The underground art scene in Leningrad in the 1980s was relatively small, extremely tight and interconnected. It proudly called itself “the second culture” — as opposed to the first, official one — and it developed an infrastructure of its own, complete with exhibitions, concerts, festivals, literary journals, films and even television. Everybody knew everybody and everybody worked with everybody: musicians painted, artists played music and so on.
The ties between the New Artists — the key underground art movement of the time — and music were especially close. So close that sometimes you could not see the division line between the two. Timur Novikov, the main founder and the leader of the New Artists, was listed as the “official” artist of Soviet post-punk band Kino. Utyogon, the invention of Novikov and another member of the group, Ivan Sotnikov, was premiered at one of musician Sergey Kuryokhin’s concert. The members of Kino — Victor Tsoi and Georgi Guryanov — regularly exhibited with the New Artists. Based on the pattern of the New Artists, Timur encouraged two young musicians: Igor Verichev and Valery Alakhov to start the group New Composers. Sergey Bugaev “Africa” was shuffling around between them all.
Along with the Necrorealists, another group, born with The New Composers, they were all members of Kuryokhin’s Popular Mechanics, a multimedia performance-cum-orchestra which brought together everything: jazz, rock, art, classical, folk even a circus and a zoo.
The movement inspired Sergey Solovyev, a distinguished official filmmaker, to make his full-length feature ASSA which introduced the scene to wider Soviet audiences and is rightly considered one of the precursors of perestroika.
This selection of clips takes us into the unique world of art and music in Leningrad of the 1980s.
An early Kino song, heavily influenced by the Sex Pistols. Visually it’s an eclectic, even chaotic collage of everything that seemed important at the time: from the Russian avant-garde of the 1920s to the rock of the 1980s.
An important Aquarium song with art collage as the main method of musical material organisation. The clip is not nearly as expressive.
Another seminal song from Aquarium: a sardonic, bitchy attack of the young on the old. This is not the original Aquarium version but a scene from the film ASSA where the song is performed by assorted group of actors and musicians from Kino. Sergey Bugaev “Africa” who played the leading role in the film is lip-syncing to the voice of Moscow rock musician Sergey Ryzhenko.

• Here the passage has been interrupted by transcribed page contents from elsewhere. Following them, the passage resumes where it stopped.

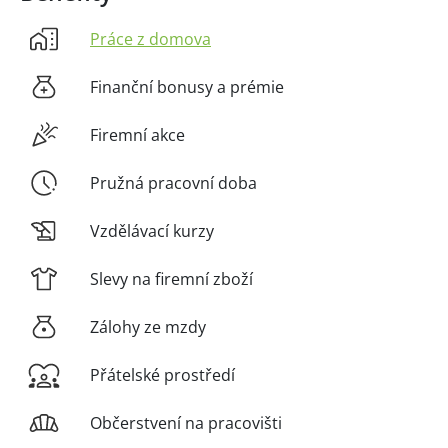
Práce z domova
Finanční bonusy a prémie
Firemní akce
Pružná pracovní doba
Vzdělávací kurzy
Slevy na firemní zboží
Zálohy ze mzdy
Přátelské prostředí
Občerstvení na pracovišti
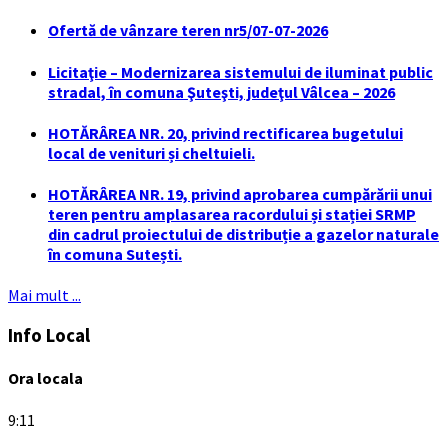
Ofertă de vânzare teren nr5/07-07-2026
Licitaţie – Modernizarea sistemului de iluminat public
stradal, în comuna Şuteşti, judeţul Vâlcea – 2026
HOTĂRÂREA NR. 20, privind rectificarea bugetului
local de venituri și cheltuieli.
HOTĂRÂREA NR. 19, privind aprobarea cumpărării unui
teren pentru amplasarea racordului și stației SRMP
din cadrul proiectului de distribuție a gazelor naturale
în comuna Sutești.
Mai mult ...
Info Local
Ora locala
9:11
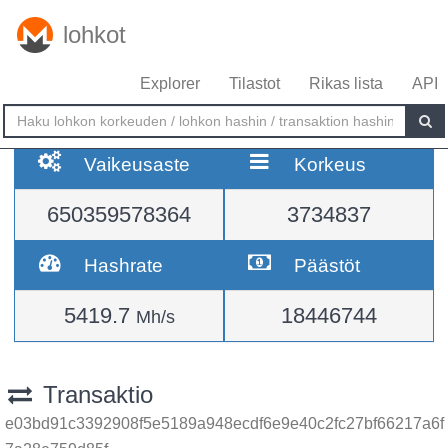
lohkot
Explorer
Tilastot
Rikas lista
API
Vaikeusaste
Korkeus
650359578364
3734837
Hashrate
Päästöt
5419.7
18446744
Mh/s
Transaktio
e03bd91c3392908f5e5189a948ecdf6e9e40c2fc27bf66217a6f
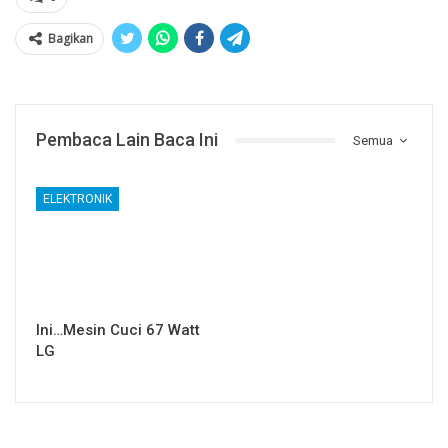
Bagikan
Pembaca Lain Baca Ini
Semua
ELEKTRONIK
Ini…Mesin Cuci 67 Watt
LG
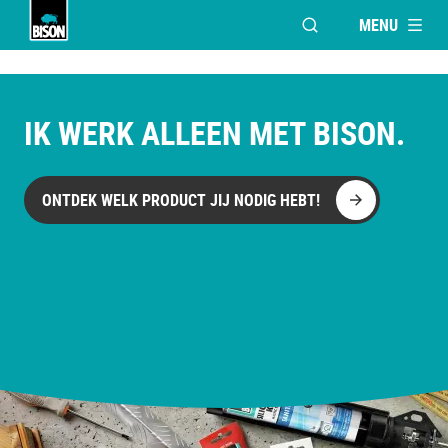
MENU
VENSTER OPENEN V
Bison logo
IK WERK ALLEEN MET BISON.
ONTDEK WELK PRODUCT JIJ NODIG HEBT!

Kamchatka here is not a Pacific Ocean peninsula on the eastern edge of the USSR, but a boiler room in Leningrad where the Kino singer/songwriter Victor Tsoi worked as a stoker in the 1980s. The clip is an expressive collage of Leningrad cityscapes in the style of underground photographers Boris Kudryakov and Boris Smelov (Grand Boris and Petit Boris).
The song propelled Alisa to underground stardom in 1985. The clip was shot by Joanna Stingray (she is seen in the first frame with Alisa founder Slava Zadery and singer/songwriter Kostya Kinchev), an aspiring American pop singer who was a frequent visitor in Leningrad in the early- and mid-1980s and who eventually released Red Wave, a double LP, with four underground rock bands from Leningrad.
One of the four bands (along with Aquarium, Kino and Alisa) featured on the Red Wave album. The song is one of their best but the clip, also filmed by Stingray, has in fact very little to do with the group. Only two of the four people madly running around Leningrad in winter are actually from the Strange Games: brothers Viktor and Grisha Sologub. The other two are Georgy Guryanov from Kino and Sergey Kuryokhin. Very characteristic of the incestuous nature of the scene.
One of the early music-collage numbers from the New Composers. Visually the clip is just a boisterous wild peace of performance art with not only both members of the duo (Igor Verichev and Valery Alakhov) but the ubiquitous Georgy Guryanov from Kino, the artist Vlad Mamyshev-Monro and many others.
Musically the New Composers were increasingly moving to dance music. Visually, however, the clip is very inventive, heavily influenced by the new tendencies in Timur Novikov’s aesthetics: his transition from the radicalism of the avant-garde of the 1920s to the neo-classicism of Soviet and German totalitarian art of the 1930s which eventually brought him to the New Academia.
A clip from the film Mr Designer, directorial debut by Oleg Teptsov, with stunning music from Sergey Kuryokhin.
One of the very last performances of Popular Mechanics, with Sergey Kuryokhin giving a hilarious and heart-breaking rendition of a blatnyak (a traditional, Russian criminal song) immortalised by a very popular 1960s Soviet comedy.